(first published February 19, 2010)
“High-note-itis” is a virulent condition that strikes opera singers hungry for audience approval. At endings of arias or after a long cadenza (an ornamental passage written to display a singer’s virtuosity), singers afflicted with high-note-itis take the note that’s written, ratchet it up by a fifth (like from do to sol), or an octave and hold onto it, before descending to the last note, to a chorus of bravos or bravas. This illness afflicts singers dying to show off their pipes, to wow the audience–that sort of thing.
Composers want their works to be sung as written. If they wanted a certain note sung a fifth or an octave higher, they would have written it that way.
Needless to say, high-note-itis is not a flattering term nor a desirable condition in a singer. It is a form of vocal gymnastics that has nothing to do with the music that’s actually written. According to J. Merrill Knapp, author of The Magic of Opera, occasionally taking a high note other than the one written can be “a legitimate operatic practice.” But when these extra notes become too numerous, it negatively impacts the entire performance.

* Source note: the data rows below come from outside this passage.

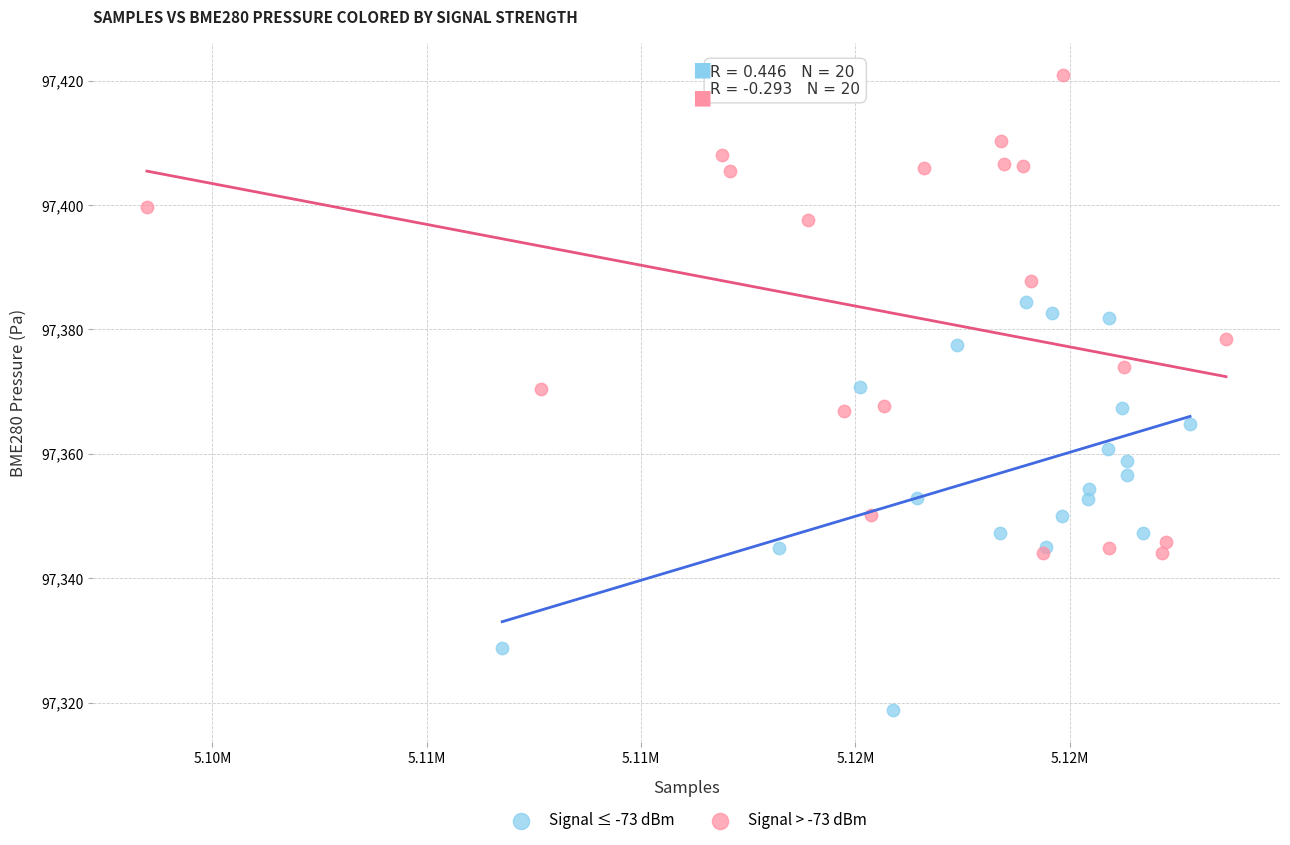

What are all the series names shown in the legend?

Signal ≤ -73 dBm, Signal > -73 dBm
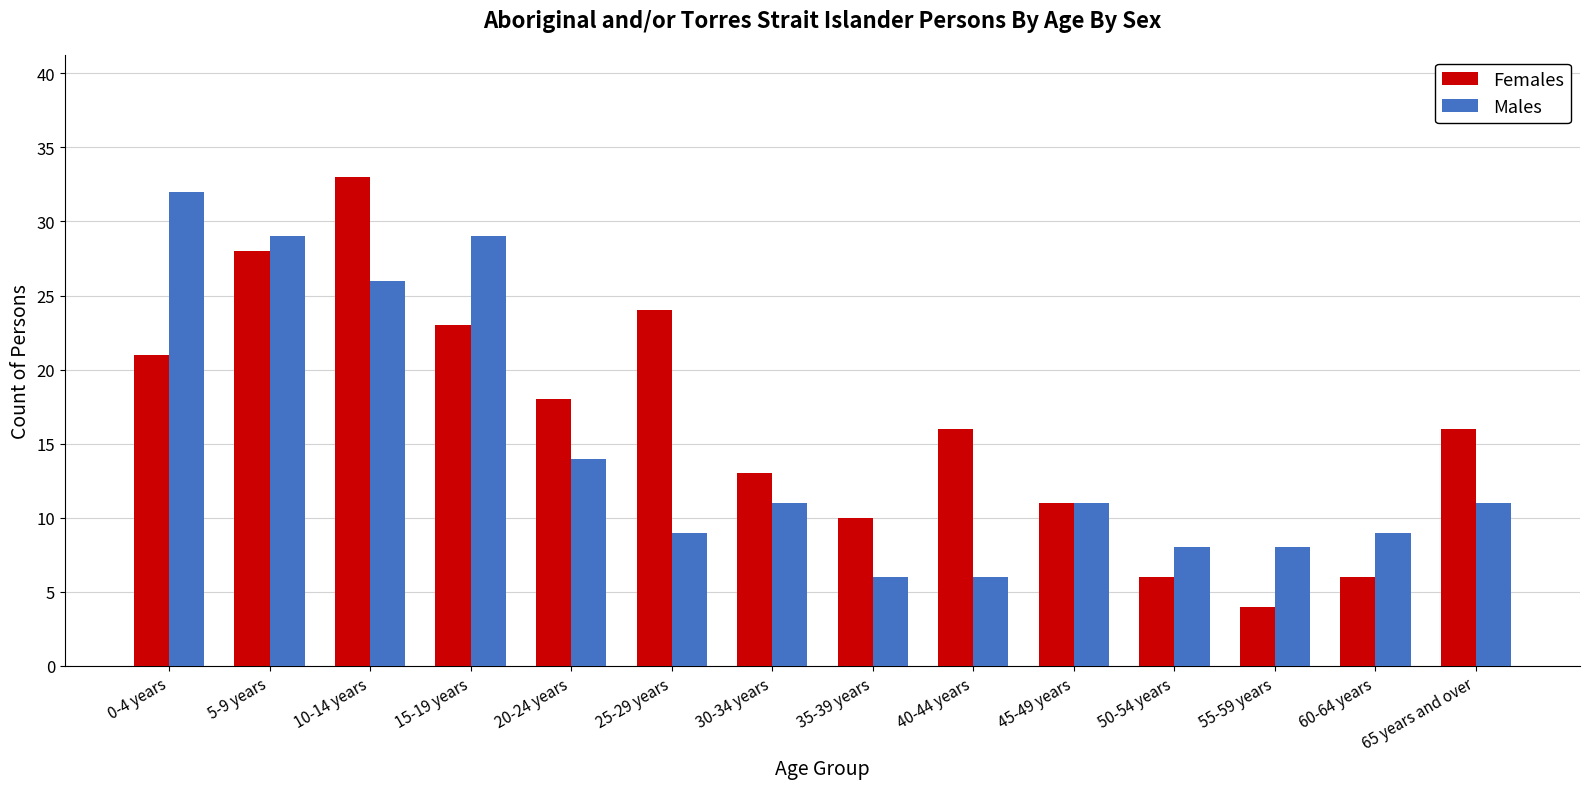

Is the value of Females at 60-64 years greater than the value of Males at 20-24 years?

No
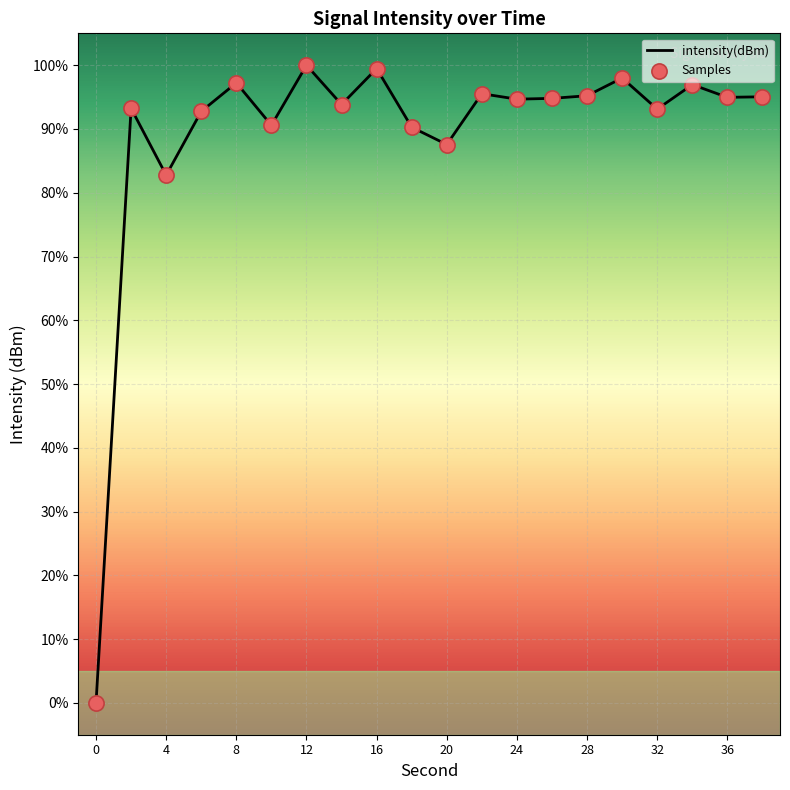

Is the value of Samples at 4 greater than the value of intensity(dBm) at 32?

No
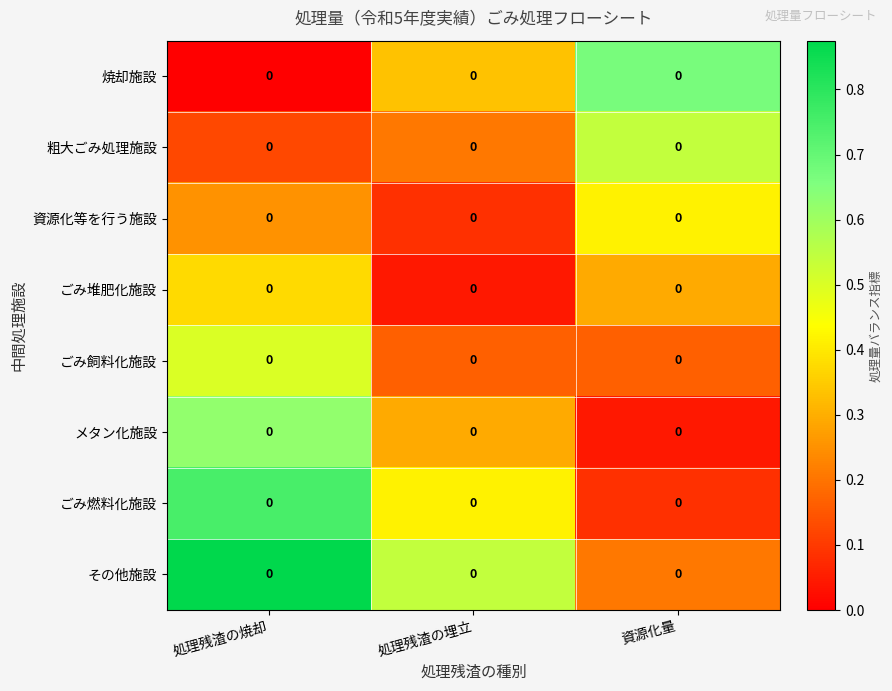

List the series in order of their peak value, lowest first.

ごみ堆肥化施設, 資源化等を行う施設, ごみ飼料化施設, 粗大ごみ処理施設, メタン化施設, 焼却施設, ごみ燃料化施設, その他施設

Addendum to the original post: Even America’s new darling, the delightful ten-year-old opera prodigy Jackie Evancho, exhibited a minor case of high-note-itis to conclude “O Mio Babbino Caro,” which she performed on “America’s Got Talent.” But if I had her pipes and were bringing an audience of hundreds to their feet, I might succumb to the temptation of singing the last two notes an octave higher, too. (I almost interrupted this countdown to write about Jackie–who delivered an incredible performance–likely the first time many if not most Americans ever heard “O Mio Babbino Caro,” but a countdown’s a countdown. So, I snuck her into this post instead.)